_Instruções do exercício:_ Transforme estas linhas em uma lista numerada, sem as linhas em branco. Deixe as imagens de fora da resposta.

::: Dados brutos :::

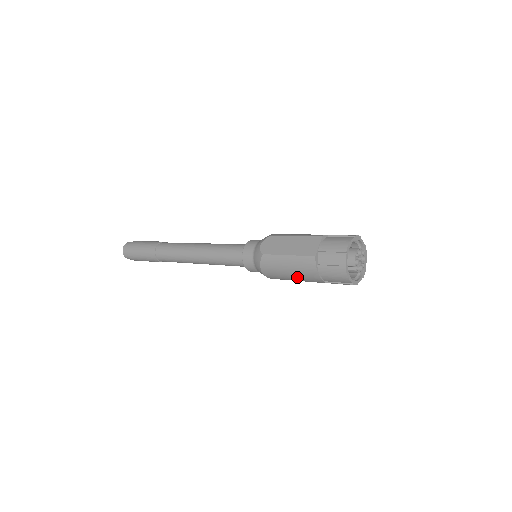
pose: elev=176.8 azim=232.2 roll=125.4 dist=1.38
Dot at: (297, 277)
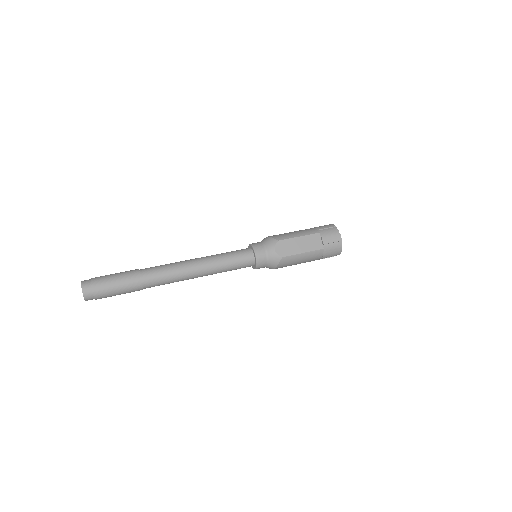
Dot at: occluded
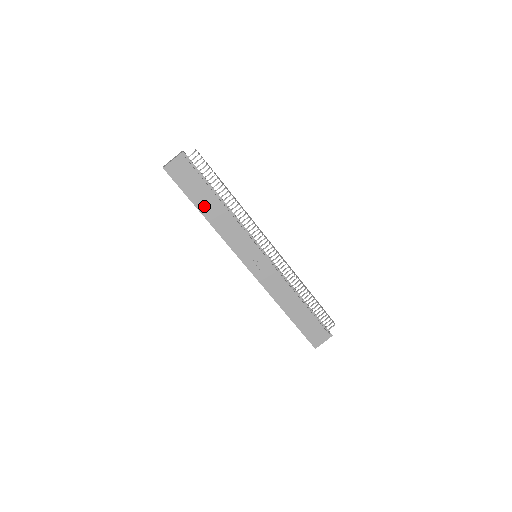
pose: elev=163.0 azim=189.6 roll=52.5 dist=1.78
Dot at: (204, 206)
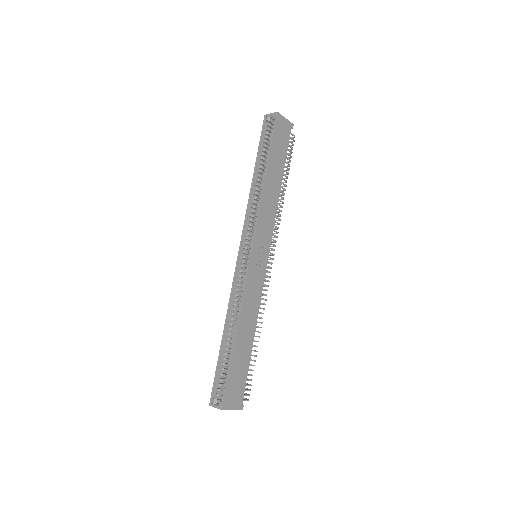
Dot at: (272, 170)
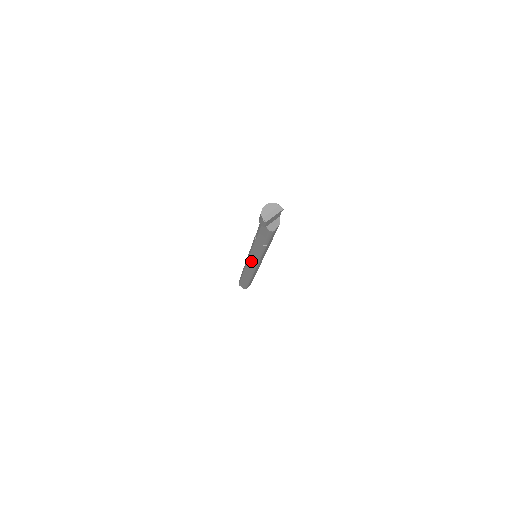
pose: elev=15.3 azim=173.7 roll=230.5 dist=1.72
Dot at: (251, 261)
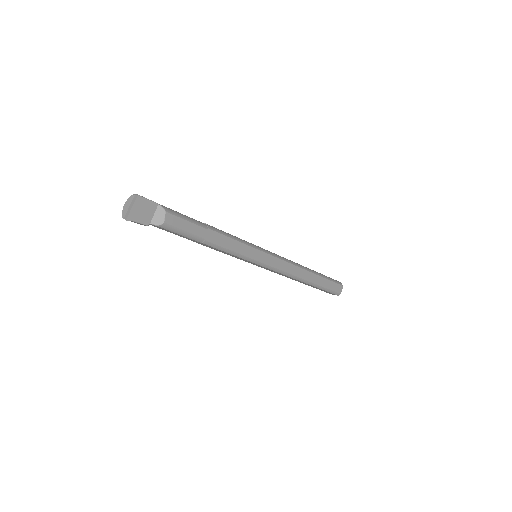
Dot at: (255, 264)
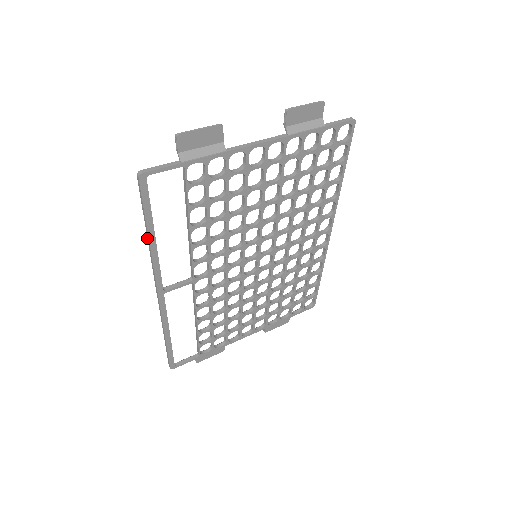
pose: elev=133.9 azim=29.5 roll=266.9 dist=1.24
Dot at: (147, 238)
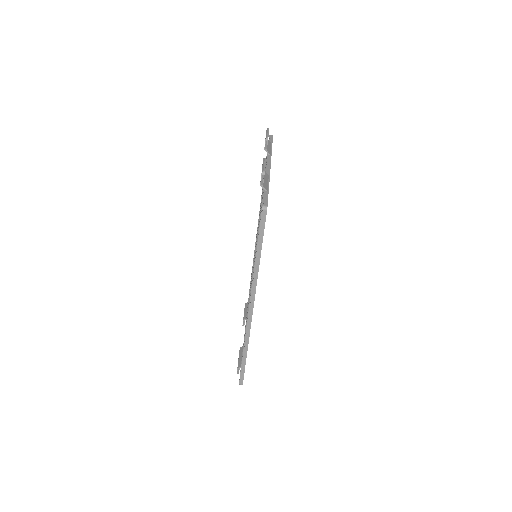
Dot at: (256, 262)
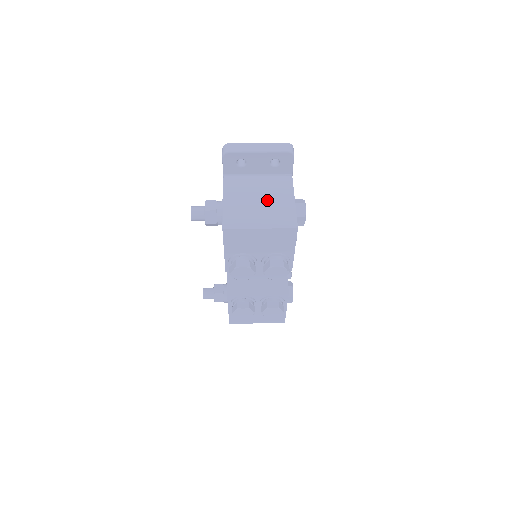
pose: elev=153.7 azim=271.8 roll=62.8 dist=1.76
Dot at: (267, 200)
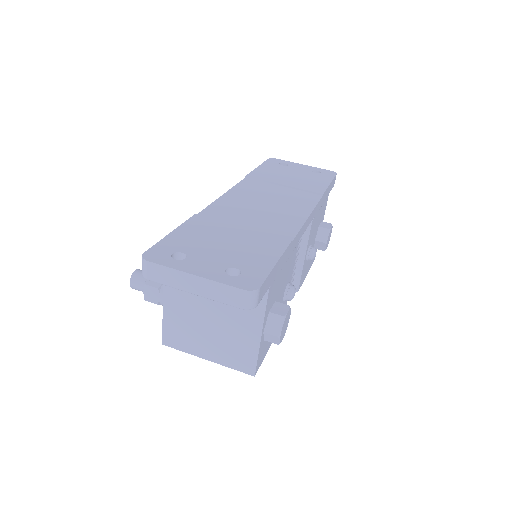
Dot at: (222, 322)
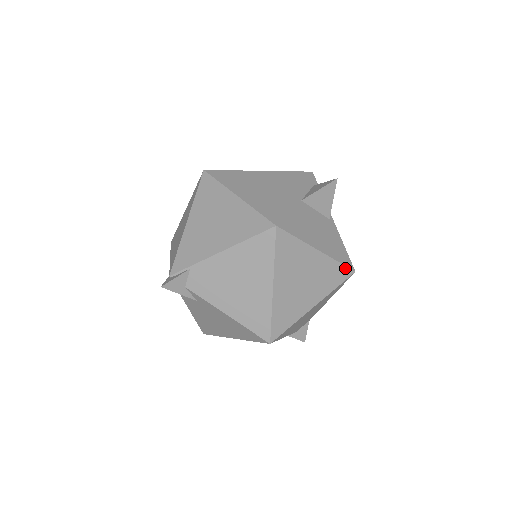
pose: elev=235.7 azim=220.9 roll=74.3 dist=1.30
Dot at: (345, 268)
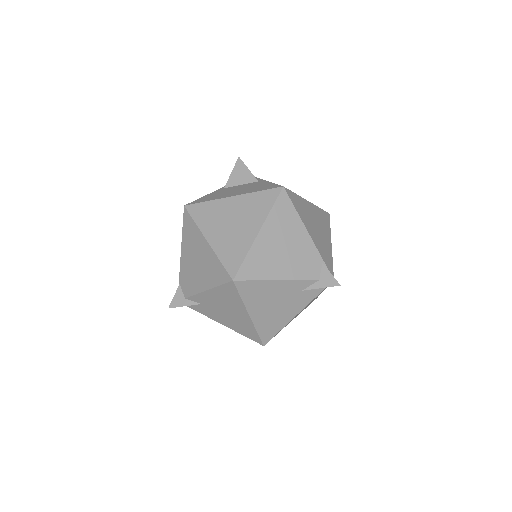
Dot at: (269, 191)
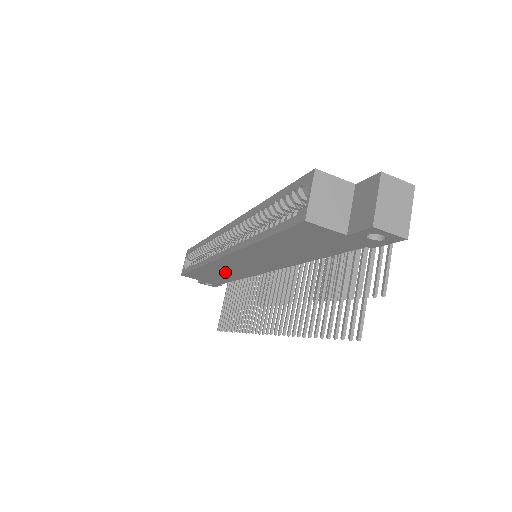
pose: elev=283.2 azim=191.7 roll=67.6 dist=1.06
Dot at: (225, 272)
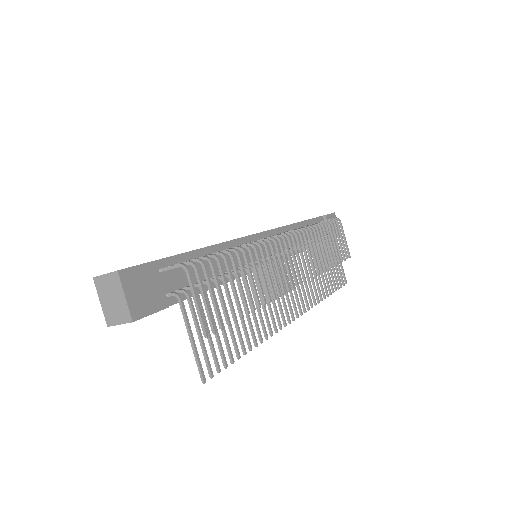
Dot at: occluded
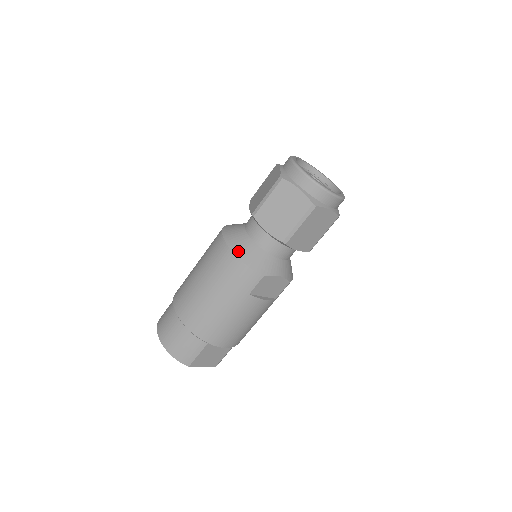
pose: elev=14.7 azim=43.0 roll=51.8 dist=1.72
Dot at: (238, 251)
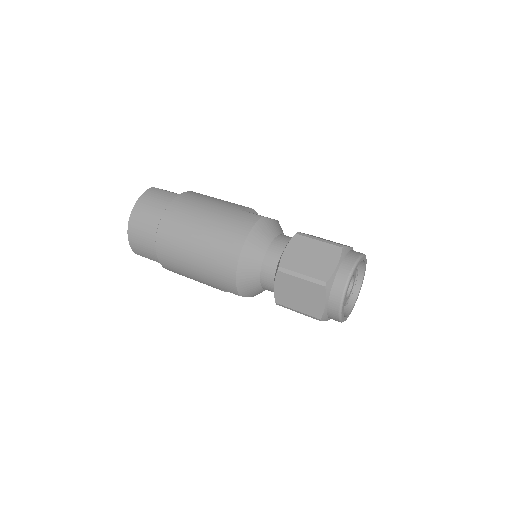
Dot at: (242, 270)
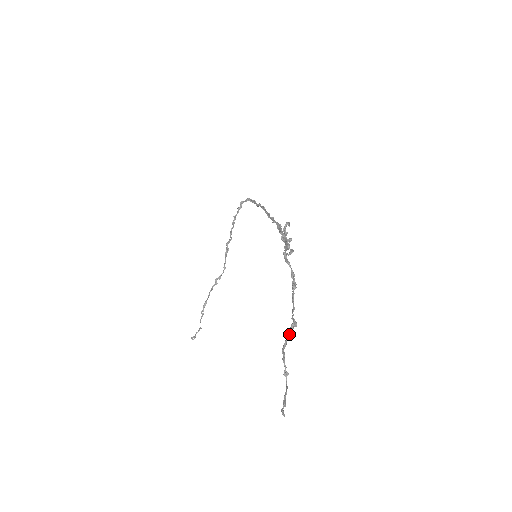
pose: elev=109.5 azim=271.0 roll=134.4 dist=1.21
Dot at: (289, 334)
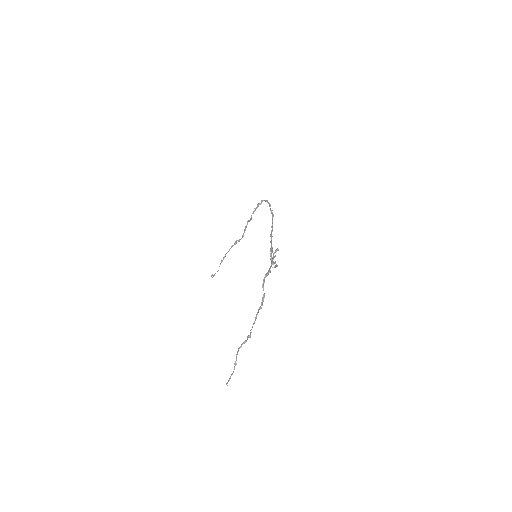
Dot at: (244, 342)
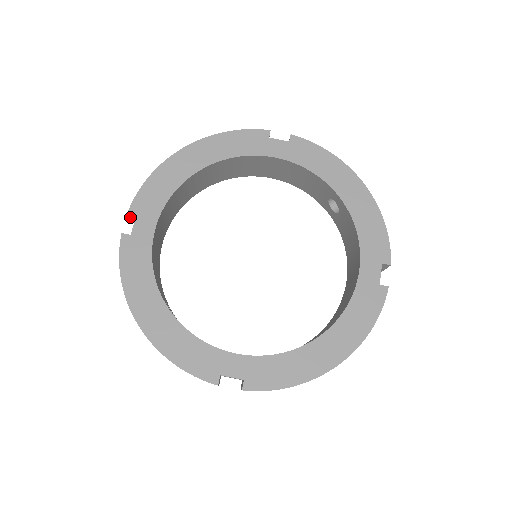
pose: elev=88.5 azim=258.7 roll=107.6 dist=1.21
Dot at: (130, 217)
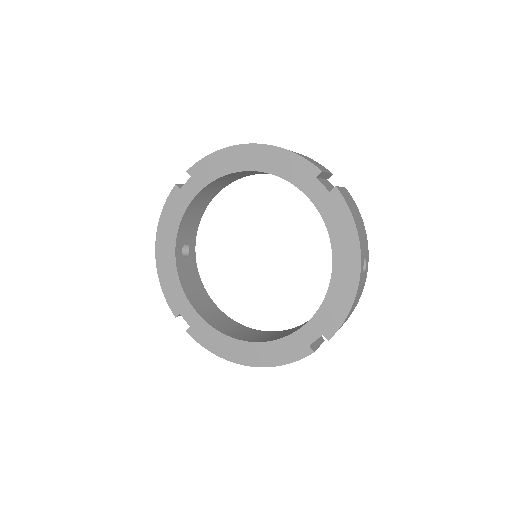
Dot at: occluded
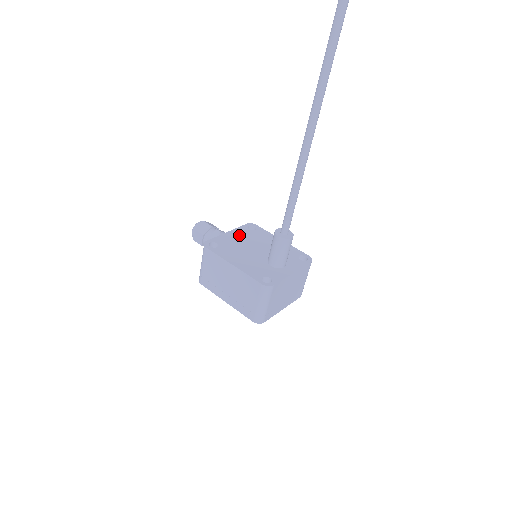
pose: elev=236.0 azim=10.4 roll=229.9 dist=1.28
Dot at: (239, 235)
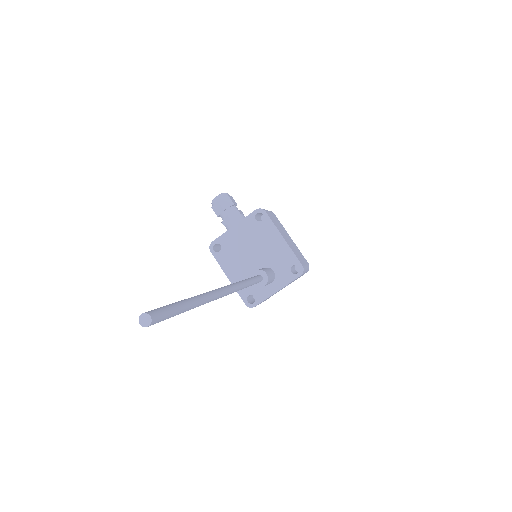
Dot at: (243, 231)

:::

_Resposta final:_
1. pose: elev=176.8 azim=232.2 roll=125.4 dist=1.38
2. Dot at: (297, 277)
3. Dot at: occluded
4. pose: elev=163.0 azim=189.6 roll=52.5 dist=1.78
5. Dot at: (204, 206)
6. Dot at: (272, 170)
7. pose: elev=15.3 azim=173.7 roll=230.5 dist=1.72
8. Dot at: (251, 261)
9. Dot at: (255, 264)
10. pose: elev=133.9 azim=29.5 roll=266.9 dist=1.24
11. Dot at: (147, 238)
12. Dot at: (256, 262)
13. pose: elev=153.7 azim=271.8 roll=62.8 dist=1.76
14. Dot at: (267, 200)
15. Dot at: (222, 322)
16. pose: elev=235.7 azim=220.9 roll=74.3 dist=1.30
17. Dot at: (345, 268)
18. Dot at: (269, 191)
19. pose: elev=283.2 azim=191.7 roll=67.6 dist=1.06
20. Dot at: (225, 272)
21. Dot at: occluded
22. pose: elev=14.7 azim=43.0 roll=51.8 dist=1.72
23. Dot at: (238, 251)
24. Dot at: (242, 270)
25. pose: elev=109.5 azim=271.0 roll=134.4 dist=1.21
26. Dot at: (289, 334)
27. Dot at: (244, 342)
28. pose: elev=88.5 azim=258.7 roll=107.6 dist=1.21
29. Dot at: (130, 217)
30. Dot at: occluded
31. pose: elev=236.0 azim=10.4 roll=229.9 dist=1.28
32. Dot at: (239, 235)
33. Dot at: (243, 231)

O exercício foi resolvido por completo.